Nothing in this article shall be construed to alter the authority of any state or local governing body, including any authority conferred under Chapter 22 (§ 15.2-2200 et seq.) of Title 15.2, relating to any matter that is the subject of this article.

1982, c. 269, § 45.1-284; 2021, Sp. Sess. I, c. 387.

§ 45.2-2118. Confidentiality of logs, surveys, and reports.

A. The Director shall hold confidential all logs, surveys, plats, and reports filed under this article by any person engaged in the exploration for uranium for a period of two years after the completion of the exploratory activities.

B. Upon written request by any person engaged in exploration for uranium, the Director shall hold confidential all logs, surveys, plats, and reports filed under this chapter for an additional two-year period. The Director shall grant such request if the requesting party certifies that he considers all such information to be of a proprietary nature relating to his competitive rights. The requesting party may renew his request every two years.

C. Nothing in this section shall be construed to deny the State Geologist access to any log, survey, plat, or report filed under this article. However, the State Geologist shall hold such information confidential to the same extent as the Director.

1982, c. 269, § 45.1-285; 2021, Sp. Sess. I, c. 387.

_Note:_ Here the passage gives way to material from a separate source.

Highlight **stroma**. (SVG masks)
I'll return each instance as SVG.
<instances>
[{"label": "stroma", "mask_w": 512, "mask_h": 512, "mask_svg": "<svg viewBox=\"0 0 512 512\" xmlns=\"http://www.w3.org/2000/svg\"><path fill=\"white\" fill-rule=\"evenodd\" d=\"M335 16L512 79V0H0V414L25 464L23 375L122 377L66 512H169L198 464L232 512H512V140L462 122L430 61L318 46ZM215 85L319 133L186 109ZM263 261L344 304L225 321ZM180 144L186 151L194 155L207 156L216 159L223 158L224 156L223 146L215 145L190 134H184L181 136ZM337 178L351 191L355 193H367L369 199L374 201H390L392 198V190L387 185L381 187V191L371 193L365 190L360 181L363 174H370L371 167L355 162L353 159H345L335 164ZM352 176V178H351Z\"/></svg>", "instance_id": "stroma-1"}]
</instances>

§ 45.2-2119. Civil penalty.

A. Any person who violates any provision of this article, or who fails, neglects, or refuses to comply with any regulation adopted by the Director or final order of a court lawfully issued, shall be subject to a civil penalty not to exceed $10,000 for each violation. Each day of violation shall constitute a separate offense. All civil penalties shall be paid into the state treasury and deposited by the State Treasurer into the Minerals Reclamation Fund pursuant to § 45.2-1234.

B. The Director may restrain violations of this article in accordance with the provisions of § 45.2-1608.

1982, c. 269, § 45.1-282; 1984, c. 590; 2021, Sp. Sess. I, c. 387.